━━━━━ Data supplied ━━━━━

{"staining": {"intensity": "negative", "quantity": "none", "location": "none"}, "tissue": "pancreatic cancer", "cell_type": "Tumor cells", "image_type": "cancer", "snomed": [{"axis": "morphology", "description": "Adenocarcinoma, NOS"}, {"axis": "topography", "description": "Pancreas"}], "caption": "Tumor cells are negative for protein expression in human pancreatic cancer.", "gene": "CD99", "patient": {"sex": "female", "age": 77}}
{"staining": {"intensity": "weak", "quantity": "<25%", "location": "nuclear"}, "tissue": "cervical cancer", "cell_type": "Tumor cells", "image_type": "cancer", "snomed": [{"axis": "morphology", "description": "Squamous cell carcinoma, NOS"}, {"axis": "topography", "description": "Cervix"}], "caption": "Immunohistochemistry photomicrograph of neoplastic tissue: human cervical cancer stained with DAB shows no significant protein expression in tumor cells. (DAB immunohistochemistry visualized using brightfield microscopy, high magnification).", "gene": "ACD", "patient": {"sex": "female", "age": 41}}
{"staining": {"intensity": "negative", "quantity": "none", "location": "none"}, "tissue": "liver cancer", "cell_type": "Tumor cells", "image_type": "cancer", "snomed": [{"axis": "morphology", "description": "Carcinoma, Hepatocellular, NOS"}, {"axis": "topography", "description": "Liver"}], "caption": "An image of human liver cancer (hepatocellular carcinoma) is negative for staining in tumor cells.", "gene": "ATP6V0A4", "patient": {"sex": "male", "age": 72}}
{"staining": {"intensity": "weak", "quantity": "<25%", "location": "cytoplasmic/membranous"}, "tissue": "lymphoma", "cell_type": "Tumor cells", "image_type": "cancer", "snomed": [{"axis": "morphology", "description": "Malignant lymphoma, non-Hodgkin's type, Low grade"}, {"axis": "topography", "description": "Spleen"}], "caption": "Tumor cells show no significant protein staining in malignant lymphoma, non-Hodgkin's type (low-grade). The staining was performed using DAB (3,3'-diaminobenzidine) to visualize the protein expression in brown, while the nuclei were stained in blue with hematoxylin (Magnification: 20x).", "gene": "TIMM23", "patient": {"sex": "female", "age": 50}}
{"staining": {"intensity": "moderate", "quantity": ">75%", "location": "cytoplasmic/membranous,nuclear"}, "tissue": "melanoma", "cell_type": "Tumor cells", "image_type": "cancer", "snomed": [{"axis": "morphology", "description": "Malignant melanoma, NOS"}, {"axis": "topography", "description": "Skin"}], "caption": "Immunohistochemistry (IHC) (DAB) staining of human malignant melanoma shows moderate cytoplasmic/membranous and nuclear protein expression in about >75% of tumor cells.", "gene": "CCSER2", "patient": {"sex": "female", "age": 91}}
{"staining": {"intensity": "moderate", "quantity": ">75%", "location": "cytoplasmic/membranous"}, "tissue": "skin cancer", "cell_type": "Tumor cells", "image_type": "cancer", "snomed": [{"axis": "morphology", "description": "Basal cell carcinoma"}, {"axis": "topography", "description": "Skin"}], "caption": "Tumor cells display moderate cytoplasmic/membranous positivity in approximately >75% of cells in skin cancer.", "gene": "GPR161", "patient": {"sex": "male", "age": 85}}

━━━━━

## Exercise directions:
Repeat every entry word for word.

## Expected answer:
{"staining": {"intensity": "negative", "quantity": "none", "location": "none"}, "tissue": "pancreatic cancer", "cell_type": "Tumor cells", "image_type": "cancer", "snomed": [{"axis": "morphology", "description": "Adenocarcinoma, NOS"}, {"axis": "topography", "description": "Pancreas"}], "caption": "Tumor cells are negative for protein expression in human pancreatic cancer.", "gene": "CD99", "patient": {"sex": "female", "age": 77}}
{"staining": {"intensity": "weak", "quantity": "<25%", "location": "nuclear"}, "tissue": "cervical cancer", "cell_type": "Tumor cells", "image_type": "cancer", "snomed": [{"axis": "morphology", "description": "Squamous cell carcinoma, NOS"}, {"axis": "topography", "description": "Cervix"}], "caption": "Immunohistochemistry photomicrograph of neoplastic tissue: human cervical cancer stained with DAB shows no significant protein expression in tumor cells. (DAB immunohistochemistry visualized using brightfield microscopy, high magnification).", "gene": "ACD", "patient": {"sex": "female", "age": 41}}
{"staining": {"intensity": "negative", "quantity": "none", "location": "none"}, "tissue": "liver cancer", "cell_type": "Tumor cells", "image_type": "cancer", "snomed": [{"axis": "morphology", "description": "Carcinoma, Hepatocellular, NOS"}, {"axis": "topography", "description": "Liver"}], "caption": "An image of human liver cancer (hepatocellular carcinoma) is negative for staining in tumor cells.", "gene": "ATP6V0A4", "patient": {"sex": "male", "age": 72}}
{"staining": {"intensity": "weak", "quantity": "<25%", "location": "cytoplasmic/membranous"}, "tissue": "lymphoma", "cell_type": "Tumor cells", "image_type": "cancer", "snomed": [{"axis": "morphology", "description": "Malignant lymphoma, non-Hodgkin's type, Low grade"}, {"axis": "topography", "description": "Spleen"}], "caption": "Tumor cells show no significant protein staining in malignant lymphoma, non-Hodgkin's type (low-grade). The staining was performed using DAB (3,3'-diaminobenzidine) to visualize the protein expression in brown, while the nuclei were stained in blue with hematoxylin (Magnification: 20x).", "gene": "TIMM23", "patient": {"sex": "female", "age": 50}}
{"staining": {"intensity": "moderate", "quantity": ">75%", "location": "cytoplasmic/membranous,nuclear"}, "tissue": "melanoma", "cell_type": "Tumor cells", "image_type": "cancer", "snomed": [{"axis": "morphology", "description": "Malignant melanoma, NOS"}, {"axis": "topography", "description": "Skin"}], "caption": "Immunohistochemistry (IHC) (DAB) staining of human malignant melanoma shows moderate cytoplasmic/membranous and nuclear protein expression in about >75% of tumor cells.", "gene": "CCSER2", "patient": {"sex": "female", "age": 91}}
{"staining": {"intensity": "moderate", "quantity": ">75%", "location": "cytoplasmic/membranous"}, "tissue": "skin cancer", "cell_type": "Tumor cells", "image_type": "cancer", "snomed": [{"axis": "morphology", "description": "Basal cell carcinoma"}, {"axis": "topography", "description": "Skin"}], "caption": "Tumor cells display moderate cytoplasmic/membranous positivity in approximately >75% of cells in skin cancer.", "gene": "GPR161", "patient": {"sex": "male", "age": 85}}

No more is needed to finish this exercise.